Marília Bonas is a historian, specialist in Museology from the University of São Paulo (USP) and Master in Social Museology from the Universidade Lusófona de Lisboa. For 7 years, she was director of the Coffee Museum (Santos – SP) and the Immigration Museum (São Paulo – SP). Now, she is the coordinator of the Memorial da Resistência (São Paulo – SP) and a great enthusiast of #MuseumWeek 2018. Here she tells you why.
1. What museums do, besides exhibitions? What happens in those restricted areas closed to the public? Who are the people who work there and who visits them? Why this?
The efforts of preservation, research, and communication – the basis of the action of any museological institution – observe a number of challenges, discoveries, and curiosities that rarely escapes the staff offices and technical reserves. Because museums do so many things at the same time, with and for a lot of people.
2. So how do you bring this whole diversity of particularities to the general public?
In recent years, social media have opened up a whole new range of communication and relationship building for museums. Institutions now share their collections, invite audiences to act as co-curators, open discussion spaces, and remotely give access to most of their actions in live broadcasts or specific posts.
And for a whole world of interested people today, just follow an institution in their networks to discover in real time with the professionals of the area what is underneath an Italian Renaissance artwork or see how to manage the conservation of an ancient Persian carpet.

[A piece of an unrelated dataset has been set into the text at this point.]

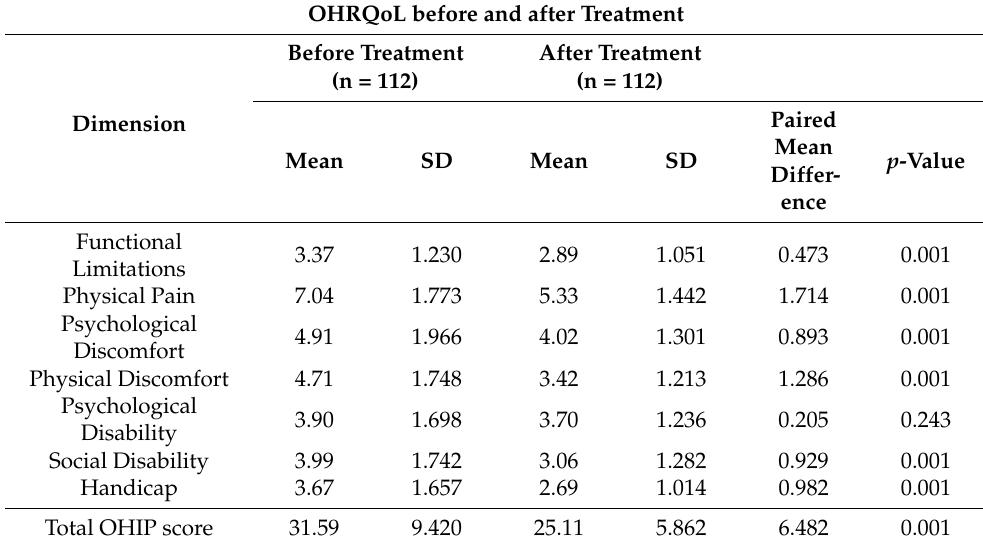
OHRQoL before and after Treatment Before Treatment (n = 112) Mean SD Mean SD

It was thinking of this potential in every museological institution that was born #MuseumWeek – a global action that consists in the sharing of information on collections, actions and audiences worldwide via Twitter, coordinated by a thematic hashtag.
3. For us museum managers, what is the great game of #MuseumWeek?

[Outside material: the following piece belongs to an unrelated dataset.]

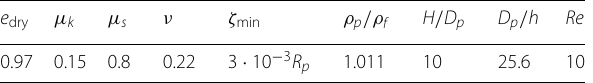
Table 2 Simulation parameters of the pressure-driven flow √ τ /ρ scenario, where u τ = w f is the friction velocity at the fluid/particle interface, U b is the bulk (average) velocity of the fluid, τ w is the shear stress at the fluid/particle interface, ν f the kinematic viscosity, L x , L y , and L z are the spatial extents of the computational domain in the Cartesian space, and h is the grid cell size Re = U b L y /ν f 9.9 D + = u τ D p /ν f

First of all, desacralize our actions. A museum can be a very fun place on the internet. Who never shared a museum meme in their own networks?
But more than that, a hashtag of #MuseumWeek stimulates fundamental discussions about the function of museums in the contemporary world.

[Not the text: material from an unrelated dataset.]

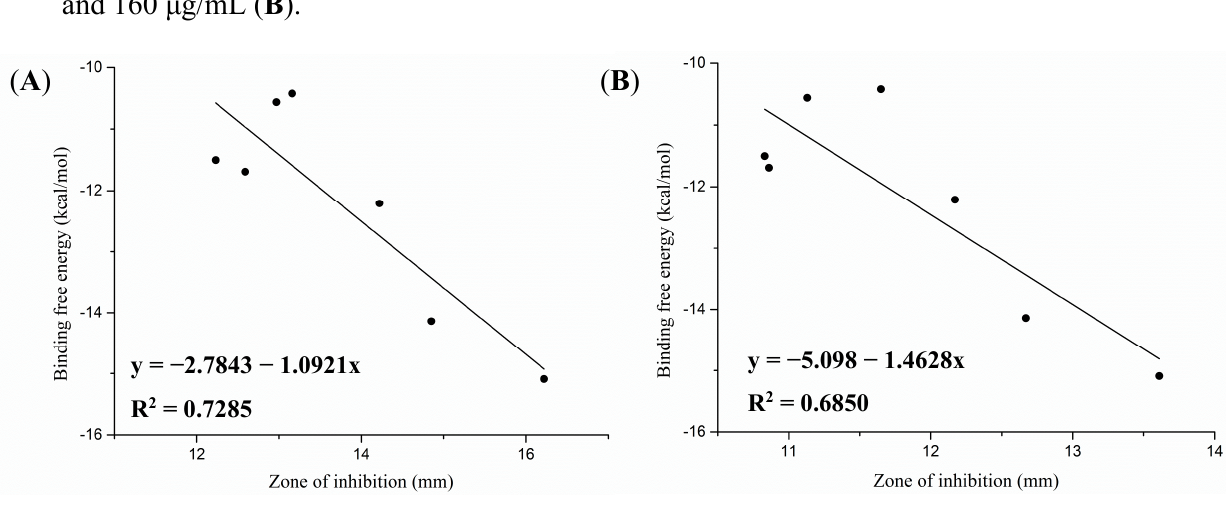
Figure 4. Correlation between binding free energy ( Δ Gb, kcal/mol) and antibacterial activity (zone of inhibition; mm) against E. coli . for scereened compounds with 320 μ g/mL ( A ) and 160 μ g/mL ( B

The critical perspective of institutions on themselves – such as the invisibility of certain procedures, gaps and silences in the collections, the low valorization of technical areas and a myriad of day-to-day challenges – not only reach the most diverse publics but strengthens institutions, their professionals, and their social function.
Whether it’s to stimulate our voyeurism, share secrets, or showcase the complexity behind the scenes of a museum and its importance in society, #MuseumWeek is an incredible tool for supporting the role of museums in the contemporary world. Join us. It will be fun, I promise you that.